Given problem A ->
According to the power optimization extract below, what share of total SoC power dissipation comes from embedded memories?
Given problem B ->
Write out the power optimization extract below word for word, starting at "In this paper" and ending at "Switching Off the un-used segment of the memory.".

Power Optimization in Image Superscalar IP
By Akhilesh Mahaja, Naveen Tiwari, Raghuram P.
ASIC Design Group, DS India Labs
Samsung India Software Operations
As process geometries have scaled, design teams have used more and more of the additional silicon real estate available on chips to integrate embedded memories that serve as scratch-pads, FIFOs and caches to store data for the computational cores. These embedded memories allow for significantly better system performance and lower power compared to a solution where off-chip memories are used. As a result, most current designs have over 50% of their area used by embedded memories and these memories account for 50-70% of the total SoC power dissipation. Clearly, any attempt to reduce SoC power is incomplete if it does not attempt to reduce the power consumed by the embedded memories in the design.
Most of the Embedded Memory is single port SRAM, which provide single clock, read and write cycle operation. However for higher through put application Single port RAM are replaced by Dual Port RAM which results in Higher Area and More power consumption. Also IPs are designed for wide image size (Full HD) however in general only the regular size (QVGA or HD) image applications are only used. This lead to under utilization of Embedded Memories as there is no way to switch off the un-used segment of the memory.
In this paper we have present an optimize power aware architecture named as Cluster Memory Architecture. This Architecture is implemented in Design and Development of 60 fps Super Scalar IP which can convert 60 VGA Frame to Full HD Frame per second. This architecture ensures similar or reduction of power consumed for same size Single Port SRAM Memory and similar performance as Dual Port RAM. This architecture also facilitates for Switching Off the un-used segment of the memory.
For designers charged with integrating a wide range of functions into system-on-chip (SoC) solutions, the cost and complexity of incorporating digital logic, processing, memory, and analog functions often prove inhibitive. Designer need memory architecture capable of delivering bandwidth well beyond traditional solutions in order to fully exploit the escalating capabilities of today's high-performance processor cores.

Data section ->
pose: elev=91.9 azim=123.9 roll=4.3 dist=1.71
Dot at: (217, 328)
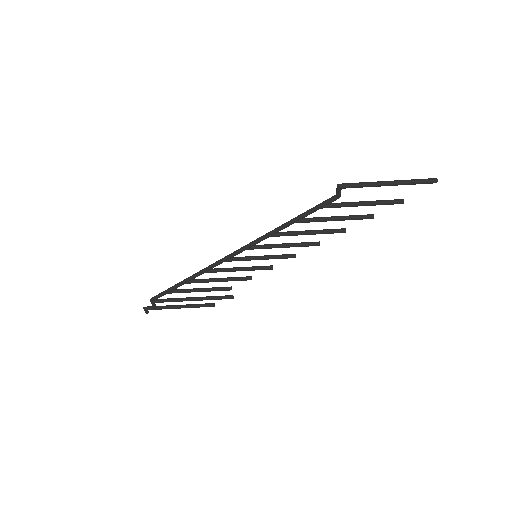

Task solution A ->
50-70%

Task solution B ->
In this paper we have present an optimize power aware architecture named as Cluster Memory Architecture. This Architecture is implemented in Design and Development of 60 fps Super Scalar IP which can convert 60 VGA Frame to Full HD Frame per second. This architecture ensures similar or reduction of power consumed for same size Single Port SRAM Memory and similar performance as Dual Port RAM. This architecture also facilitates for Switching Off the un-used segment of the memory.